ケニアのメネンガイ地熱プロジェクトが50万世帯に対してクリーエネルギーを供給
2024/10/15

写真:メネンガイプロジェクトサイトに位置する地熱発電所は、クリーンで手頃な持続可能なエネルギーの供給する。
ケニアのリフトバレー中心部、ナクル付近で建設中の105 MWメネンガイ地熱プロジェクトは、2025年までに50万世帯の家庭にクリーンで手頃な持続可能なエネルギーを提供することを目指しています。このプロジェクトは、各35 MWの容量を持つ3か所の発電所で構成されています。
最初の発電所はナイロビのSocian Energy社によって建設され、すでに稼働しています。現在建設中の第2の発電所は、独立系発電事業者(IPP)であるGlobeleq社(英国)によって推進されており、2025年末までに稼働する予定です。第3の発電所が追加されると、メネンガイ地熱施設の総発電能力は105 MWに達し、年間1,000 GWhの電力が発電されます。この電力は、農村地域の70,000世帯や300,000の小規模企業も含めて供給されます。
地熱発電は、地球の地殻からの熱を利用して地下水を蒸気に変換し、その蒸気でタービンを駆動して発電を行います。このプロジェクトは、ケニアの豊富な地熱資源を活用し、化石燃料への依存を減少させ、気候変動対策に寄与します。

写真:Globeleq社の技術チームがメネンガイ発電省の建設作業を担う。
アフリカ開発銀行グループの支援:
メネンガイプロジェクトは、国際的なパートナーからの198百万ドルの投融資によって支えられています。当行は、自己資金や譲許的融資を通じて120百万ドルを提供しています。また、気候ファンド、東部南部アフリカ貿易開発銀行(Eastern and Southern African Trade and Development Bank、略称:TDB)、フィンランド産業協力基金(Finnish Fund for Industrial Cooperation)からも追加の資金を調達しています。
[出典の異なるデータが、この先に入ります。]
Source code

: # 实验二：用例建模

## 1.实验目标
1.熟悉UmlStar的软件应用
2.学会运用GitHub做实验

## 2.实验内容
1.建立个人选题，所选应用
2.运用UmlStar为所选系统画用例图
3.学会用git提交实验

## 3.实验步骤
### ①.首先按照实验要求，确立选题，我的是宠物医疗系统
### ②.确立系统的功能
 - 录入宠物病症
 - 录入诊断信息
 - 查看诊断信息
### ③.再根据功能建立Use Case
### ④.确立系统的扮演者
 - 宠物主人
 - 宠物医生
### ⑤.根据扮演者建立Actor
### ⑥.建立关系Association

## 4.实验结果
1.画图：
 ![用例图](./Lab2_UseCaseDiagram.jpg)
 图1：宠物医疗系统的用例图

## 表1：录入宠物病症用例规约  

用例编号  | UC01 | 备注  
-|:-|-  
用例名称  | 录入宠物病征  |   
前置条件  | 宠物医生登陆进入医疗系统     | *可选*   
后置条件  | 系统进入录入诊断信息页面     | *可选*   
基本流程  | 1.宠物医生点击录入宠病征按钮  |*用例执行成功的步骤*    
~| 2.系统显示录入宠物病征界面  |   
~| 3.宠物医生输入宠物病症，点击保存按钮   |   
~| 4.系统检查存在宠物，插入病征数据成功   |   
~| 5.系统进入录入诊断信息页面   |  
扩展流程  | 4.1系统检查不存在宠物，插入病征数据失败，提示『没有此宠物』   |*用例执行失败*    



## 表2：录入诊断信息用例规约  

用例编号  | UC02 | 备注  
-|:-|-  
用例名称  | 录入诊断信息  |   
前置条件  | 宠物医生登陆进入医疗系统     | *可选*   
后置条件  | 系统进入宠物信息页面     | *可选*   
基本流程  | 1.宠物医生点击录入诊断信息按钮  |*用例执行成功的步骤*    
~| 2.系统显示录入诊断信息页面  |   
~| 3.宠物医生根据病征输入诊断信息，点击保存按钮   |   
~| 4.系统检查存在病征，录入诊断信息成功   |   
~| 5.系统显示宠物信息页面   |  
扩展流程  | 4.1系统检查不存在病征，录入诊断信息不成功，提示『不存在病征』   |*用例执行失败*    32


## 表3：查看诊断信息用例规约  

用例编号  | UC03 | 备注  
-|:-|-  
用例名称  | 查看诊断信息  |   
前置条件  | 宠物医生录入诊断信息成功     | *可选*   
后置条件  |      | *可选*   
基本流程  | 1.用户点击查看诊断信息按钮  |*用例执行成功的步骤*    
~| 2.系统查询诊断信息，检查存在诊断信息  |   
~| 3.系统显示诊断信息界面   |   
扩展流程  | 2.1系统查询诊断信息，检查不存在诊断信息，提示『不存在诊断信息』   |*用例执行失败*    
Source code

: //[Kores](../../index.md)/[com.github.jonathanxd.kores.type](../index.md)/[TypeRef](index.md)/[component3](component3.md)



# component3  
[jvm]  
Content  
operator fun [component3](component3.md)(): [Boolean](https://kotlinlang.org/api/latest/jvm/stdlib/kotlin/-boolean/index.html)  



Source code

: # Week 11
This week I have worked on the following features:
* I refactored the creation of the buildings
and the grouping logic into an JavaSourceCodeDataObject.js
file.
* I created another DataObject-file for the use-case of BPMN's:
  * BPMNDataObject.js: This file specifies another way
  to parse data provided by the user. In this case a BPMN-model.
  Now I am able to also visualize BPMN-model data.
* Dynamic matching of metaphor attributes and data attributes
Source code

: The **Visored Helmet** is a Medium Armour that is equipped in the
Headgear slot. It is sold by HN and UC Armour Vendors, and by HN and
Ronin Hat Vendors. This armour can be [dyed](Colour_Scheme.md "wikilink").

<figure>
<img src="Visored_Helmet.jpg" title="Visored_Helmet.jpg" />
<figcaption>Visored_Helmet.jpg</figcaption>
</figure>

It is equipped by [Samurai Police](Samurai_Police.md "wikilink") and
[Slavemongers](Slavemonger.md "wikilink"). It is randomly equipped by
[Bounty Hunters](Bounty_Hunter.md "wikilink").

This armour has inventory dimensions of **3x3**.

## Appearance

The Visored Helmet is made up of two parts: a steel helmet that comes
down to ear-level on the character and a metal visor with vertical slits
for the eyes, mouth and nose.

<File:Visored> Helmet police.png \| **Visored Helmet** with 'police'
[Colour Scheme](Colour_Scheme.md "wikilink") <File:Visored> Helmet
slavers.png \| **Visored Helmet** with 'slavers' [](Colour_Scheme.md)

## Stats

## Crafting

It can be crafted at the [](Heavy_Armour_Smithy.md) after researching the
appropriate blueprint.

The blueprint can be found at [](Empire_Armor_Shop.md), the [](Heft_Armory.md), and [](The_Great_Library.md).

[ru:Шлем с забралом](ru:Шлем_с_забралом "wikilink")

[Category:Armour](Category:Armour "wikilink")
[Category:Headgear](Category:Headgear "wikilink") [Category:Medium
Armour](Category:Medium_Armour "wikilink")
ケニアの国営地熱開発会社(GDC)は、地熱蒸気資源の探査と開発の責任を負っており、Globeleq社がメネンガイのフィールドの一つの発電所を開発・運営します。Globeleq社のマネージングディレクター、エドゥアール・ウェンセレールは、「発電所の建設が完了次第、当社は蒸気を利用することになります」と述べています。発電された電力は、ケニア電力送電会社(KETRACO)を通じて国家電力網に供給され、ケニア電力会社(KPLC)によって消費者に配布されます。
日本側からの支援:
本プロジェクトは、日本の様々な関係者によって支えられています。豊田通商株式会社は、グループ会社あるCFAO Kenya Limitedと共に、Globeleq社の子会社であるQPEA GT Menengai Ltd社から受注し、富士電機株式会社と共に地熱蒸気タービンや発電機などの主要機器の製造・供給を担います。
更に、株式会社国際協力銀行(JBIC)は、東部南部アフリカ貿易開発銀行(TDB)との間で、融資金額8.64百万ドル(JBIC分)を限度とする個別貸付契約を締結しています。本融資は、株式会社みずほ銀行との協調融資により実施され、協調融資総額は14.4百万ドルであり、民間金融機関の融資部分は株式会社日本貿易保険(NEXI)による保険が付与されています。
プロジェクトの意義と社会的利益:
メネンガイ地熱プロジェクトは、ケニアのビジョン2030開発計画に基づき、年間195万トンのCO2排出を削減することを目指しています。また、地熱資源はすでに同国のエネルギー供給の45%を占めており、再生可能エネルギーへの取り組みの一環として重要な役割を果たしています。
このプロジェクトは地元コミュニティにも大きな社会的利益をもたらしています。Globeleq社の環境・社会・ガバナンス部門責任者キャロライン・ムパイマは、175人の地元雇用を創出していることを強調し、「発電所は電力を生成するだけでなく、雇用を創出し、地元のスキルを育成します」と述べています。さらに、労働者が消費する食料は地元の農場から調達され、地域経済を活性化しています。「私たちは雇用を提供し、地域経済を支え、地元住民にビジネス機会を創出しています」とムパイマは付け加えました。
※上記記事は当行の英文プレスリリースを要約し、日本側の支援に関する内容を加えています。